Le programme attira ensuite l’attention du public lorsque des reporters du journal Arizona Daily Star ont obtenu permission du directeur pour interviewer le détenu qui voulait rester en prison. Le Star a publié deux articles sur le programme de Narconon en 1966. La chaîne Channel 10 News de Phoenix a filmé M.Benitez et les membres du programme en action au sein de la prison.

M. Benitez servit sa peine et fut libéré en 1967. Il déménagea en Californie et établit Narconon afin de le mettre à la disposition de toute personne en ayant besoin.
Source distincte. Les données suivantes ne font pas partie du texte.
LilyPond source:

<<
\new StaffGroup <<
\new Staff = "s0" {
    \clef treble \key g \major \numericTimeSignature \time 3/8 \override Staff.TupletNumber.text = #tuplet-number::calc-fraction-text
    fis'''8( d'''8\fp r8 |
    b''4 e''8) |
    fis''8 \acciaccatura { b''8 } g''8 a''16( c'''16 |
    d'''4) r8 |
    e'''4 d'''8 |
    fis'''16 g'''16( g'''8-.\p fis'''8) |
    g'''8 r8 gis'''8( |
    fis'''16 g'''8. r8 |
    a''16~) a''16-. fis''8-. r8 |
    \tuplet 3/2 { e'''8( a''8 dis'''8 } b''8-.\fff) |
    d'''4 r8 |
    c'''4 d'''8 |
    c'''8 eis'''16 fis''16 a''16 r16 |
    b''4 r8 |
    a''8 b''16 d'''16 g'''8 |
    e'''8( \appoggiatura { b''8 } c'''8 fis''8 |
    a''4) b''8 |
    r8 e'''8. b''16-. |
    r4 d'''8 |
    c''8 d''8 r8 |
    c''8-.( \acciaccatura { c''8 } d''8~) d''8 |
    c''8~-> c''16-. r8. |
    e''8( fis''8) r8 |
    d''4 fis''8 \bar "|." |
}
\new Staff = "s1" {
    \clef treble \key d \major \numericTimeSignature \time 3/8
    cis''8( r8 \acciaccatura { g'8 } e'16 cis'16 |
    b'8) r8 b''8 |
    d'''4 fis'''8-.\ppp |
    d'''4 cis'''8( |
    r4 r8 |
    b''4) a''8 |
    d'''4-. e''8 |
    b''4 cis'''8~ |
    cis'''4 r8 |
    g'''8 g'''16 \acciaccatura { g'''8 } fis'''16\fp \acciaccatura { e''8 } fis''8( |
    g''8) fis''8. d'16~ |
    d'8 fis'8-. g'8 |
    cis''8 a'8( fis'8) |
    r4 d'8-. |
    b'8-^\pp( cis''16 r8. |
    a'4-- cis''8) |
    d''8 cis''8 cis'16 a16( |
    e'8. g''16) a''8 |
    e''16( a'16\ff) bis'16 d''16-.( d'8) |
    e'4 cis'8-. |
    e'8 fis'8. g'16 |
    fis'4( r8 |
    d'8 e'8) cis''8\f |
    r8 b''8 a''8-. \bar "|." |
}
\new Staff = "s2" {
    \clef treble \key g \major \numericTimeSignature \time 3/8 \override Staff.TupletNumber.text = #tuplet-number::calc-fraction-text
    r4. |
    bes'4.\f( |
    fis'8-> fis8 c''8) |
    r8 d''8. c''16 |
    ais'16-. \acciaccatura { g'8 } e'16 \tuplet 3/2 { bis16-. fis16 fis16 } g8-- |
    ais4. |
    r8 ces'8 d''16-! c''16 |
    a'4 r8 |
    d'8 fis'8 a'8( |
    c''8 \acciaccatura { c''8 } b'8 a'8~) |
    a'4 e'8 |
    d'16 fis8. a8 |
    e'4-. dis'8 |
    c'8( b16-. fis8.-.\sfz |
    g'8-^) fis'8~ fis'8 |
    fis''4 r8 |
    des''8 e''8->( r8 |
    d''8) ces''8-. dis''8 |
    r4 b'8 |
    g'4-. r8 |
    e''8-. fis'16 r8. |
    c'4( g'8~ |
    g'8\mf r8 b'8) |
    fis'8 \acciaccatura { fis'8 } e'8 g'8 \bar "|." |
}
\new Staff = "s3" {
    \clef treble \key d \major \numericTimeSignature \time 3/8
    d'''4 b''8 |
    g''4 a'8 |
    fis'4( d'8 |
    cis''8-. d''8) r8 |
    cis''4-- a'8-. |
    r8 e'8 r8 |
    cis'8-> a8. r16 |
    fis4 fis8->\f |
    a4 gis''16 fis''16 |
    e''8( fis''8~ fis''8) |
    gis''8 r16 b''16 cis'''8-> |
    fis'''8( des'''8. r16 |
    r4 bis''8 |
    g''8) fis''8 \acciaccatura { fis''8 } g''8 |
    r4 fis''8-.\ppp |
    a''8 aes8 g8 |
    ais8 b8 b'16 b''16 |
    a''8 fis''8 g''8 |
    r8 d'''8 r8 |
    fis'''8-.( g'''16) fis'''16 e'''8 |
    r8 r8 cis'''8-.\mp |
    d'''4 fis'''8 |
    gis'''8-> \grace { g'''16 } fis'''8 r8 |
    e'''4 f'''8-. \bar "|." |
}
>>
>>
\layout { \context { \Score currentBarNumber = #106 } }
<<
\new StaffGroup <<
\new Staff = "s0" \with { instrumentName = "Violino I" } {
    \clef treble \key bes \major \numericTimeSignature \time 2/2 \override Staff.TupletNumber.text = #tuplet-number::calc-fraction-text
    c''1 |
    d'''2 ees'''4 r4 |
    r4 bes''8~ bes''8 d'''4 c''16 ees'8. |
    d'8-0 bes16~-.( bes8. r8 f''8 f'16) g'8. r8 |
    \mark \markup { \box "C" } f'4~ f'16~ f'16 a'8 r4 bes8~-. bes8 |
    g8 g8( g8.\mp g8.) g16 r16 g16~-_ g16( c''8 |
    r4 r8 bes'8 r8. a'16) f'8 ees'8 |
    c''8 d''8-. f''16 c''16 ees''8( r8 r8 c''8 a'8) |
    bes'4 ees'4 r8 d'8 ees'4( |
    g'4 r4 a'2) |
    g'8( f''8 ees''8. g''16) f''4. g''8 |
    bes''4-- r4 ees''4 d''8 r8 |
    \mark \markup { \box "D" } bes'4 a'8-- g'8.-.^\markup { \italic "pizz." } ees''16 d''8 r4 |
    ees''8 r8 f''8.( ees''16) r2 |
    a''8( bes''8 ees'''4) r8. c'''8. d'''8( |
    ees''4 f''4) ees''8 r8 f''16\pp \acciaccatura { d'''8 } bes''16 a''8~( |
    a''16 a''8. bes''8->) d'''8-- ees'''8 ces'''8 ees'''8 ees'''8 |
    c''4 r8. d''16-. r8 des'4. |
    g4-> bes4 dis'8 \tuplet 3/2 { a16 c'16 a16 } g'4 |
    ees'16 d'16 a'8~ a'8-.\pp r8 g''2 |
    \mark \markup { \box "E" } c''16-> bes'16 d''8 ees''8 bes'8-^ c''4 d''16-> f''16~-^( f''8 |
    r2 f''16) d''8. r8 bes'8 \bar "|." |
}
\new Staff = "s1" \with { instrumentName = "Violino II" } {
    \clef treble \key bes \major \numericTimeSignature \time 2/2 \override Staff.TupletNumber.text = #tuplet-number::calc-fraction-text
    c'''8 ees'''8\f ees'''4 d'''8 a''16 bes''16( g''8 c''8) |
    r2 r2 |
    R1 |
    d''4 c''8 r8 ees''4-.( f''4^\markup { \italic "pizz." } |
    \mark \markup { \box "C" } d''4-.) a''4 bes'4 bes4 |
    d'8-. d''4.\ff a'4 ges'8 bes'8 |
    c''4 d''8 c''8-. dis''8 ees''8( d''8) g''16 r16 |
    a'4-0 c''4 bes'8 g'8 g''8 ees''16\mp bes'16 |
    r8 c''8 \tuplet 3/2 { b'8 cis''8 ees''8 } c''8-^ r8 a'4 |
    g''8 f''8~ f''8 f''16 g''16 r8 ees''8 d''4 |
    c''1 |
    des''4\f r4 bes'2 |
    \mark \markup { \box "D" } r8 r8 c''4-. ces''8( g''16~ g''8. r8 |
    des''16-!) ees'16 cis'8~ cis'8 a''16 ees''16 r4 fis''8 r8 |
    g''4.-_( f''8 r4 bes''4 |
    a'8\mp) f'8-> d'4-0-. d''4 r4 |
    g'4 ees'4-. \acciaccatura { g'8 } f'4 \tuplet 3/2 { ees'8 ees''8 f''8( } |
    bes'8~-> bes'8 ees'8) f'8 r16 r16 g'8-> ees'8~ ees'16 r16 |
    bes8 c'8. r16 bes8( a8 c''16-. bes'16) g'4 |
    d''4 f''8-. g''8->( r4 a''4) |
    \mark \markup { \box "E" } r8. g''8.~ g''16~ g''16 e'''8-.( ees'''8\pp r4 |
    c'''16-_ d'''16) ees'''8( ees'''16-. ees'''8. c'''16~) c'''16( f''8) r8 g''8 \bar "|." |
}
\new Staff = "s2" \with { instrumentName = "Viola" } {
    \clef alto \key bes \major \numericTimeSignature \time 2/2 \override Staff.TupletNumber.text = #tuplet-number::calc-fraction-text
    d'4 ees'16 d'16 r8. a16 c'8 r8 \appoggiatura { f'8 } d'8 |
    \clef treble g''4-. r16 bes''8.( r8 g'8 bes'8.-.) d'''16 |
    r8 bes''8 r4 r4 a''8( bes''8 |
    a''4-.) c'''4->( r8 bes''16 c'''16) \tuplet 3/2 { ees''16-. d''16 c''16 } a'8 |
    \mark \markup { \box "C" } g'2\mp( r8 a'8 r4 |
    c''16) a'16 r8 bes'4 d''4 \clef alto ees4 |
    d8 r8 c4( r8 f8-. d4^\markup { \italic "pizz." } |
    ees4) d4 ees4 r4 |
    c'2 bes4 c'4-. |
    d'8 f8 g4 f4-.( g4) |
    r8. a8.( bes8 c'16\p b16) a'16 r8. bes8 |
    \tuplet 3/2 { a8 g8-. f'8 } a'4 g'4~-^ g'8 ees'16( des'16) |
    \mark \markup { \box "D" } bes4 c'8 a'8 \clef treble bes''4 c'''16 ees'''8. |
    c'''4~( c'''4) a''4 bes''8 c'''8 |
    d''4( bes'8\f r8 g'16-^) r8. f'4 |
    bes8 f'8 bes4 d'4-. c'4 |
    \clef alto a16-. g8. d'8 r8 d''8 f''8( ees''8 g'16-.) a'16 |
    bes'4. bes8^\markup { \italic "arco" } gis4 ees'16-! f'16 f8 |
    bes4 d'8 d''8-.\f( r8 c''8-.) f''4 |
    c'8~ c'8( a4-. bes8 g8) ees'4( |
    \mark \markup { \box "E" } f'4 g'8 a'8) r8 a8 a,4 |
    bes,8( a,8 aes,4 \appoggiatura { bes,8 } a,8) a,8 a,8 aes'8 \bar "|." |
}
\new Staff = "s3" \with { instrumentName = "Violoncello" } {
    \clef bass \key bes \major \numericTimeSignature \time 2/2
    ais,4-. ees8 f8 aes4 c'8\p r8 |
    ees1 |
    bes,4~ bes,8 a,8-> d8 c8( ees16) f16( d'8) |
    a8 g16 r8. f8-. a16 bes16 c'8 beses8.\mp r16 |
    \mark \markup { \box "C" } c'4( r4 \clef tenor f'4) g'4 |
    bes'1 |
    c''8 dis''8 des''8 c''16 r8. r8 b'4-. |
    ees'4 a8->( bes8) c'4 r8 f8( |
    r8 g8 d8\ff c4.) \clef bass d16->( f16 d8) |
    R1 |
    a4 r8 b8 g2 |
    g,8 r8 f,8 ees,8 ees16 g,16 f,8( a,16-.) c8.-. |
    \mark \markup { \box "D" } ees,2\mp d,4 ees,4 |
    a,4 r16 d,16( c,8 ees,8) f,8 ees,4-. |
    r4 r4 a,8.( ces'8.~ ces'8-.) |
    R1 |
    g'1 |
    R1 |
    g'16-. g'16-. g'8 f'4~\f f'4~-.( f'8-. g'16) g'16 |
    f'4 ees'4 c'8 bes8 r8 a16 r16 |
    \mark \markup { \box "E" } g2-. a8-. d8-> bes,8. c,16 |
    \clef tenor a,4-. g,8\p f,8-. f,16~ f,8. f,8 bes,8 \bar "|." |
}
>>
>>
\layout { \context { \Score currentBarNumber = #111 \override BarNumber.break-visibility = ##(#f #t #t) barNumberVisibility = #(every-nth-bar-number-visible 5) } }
M. Hubbard et ses organisations lui ont apporté leur soutien, avec comme résultat un réseau international.

Des années plus tard, M. Benitez repartit en Arizona et devint Fonctionnaire de liaison pour les détenus à la demande du Directeur de l’Administration pénitentiaire d’Arizona, M.Ellis McDougall, en 1981. Jusqu’à sa mort en 1999, il remplit la fonction d’officier public d’audience pour le Directeur du service pénitentiaire au bureau central, où il écoutait les plaintes des détenus.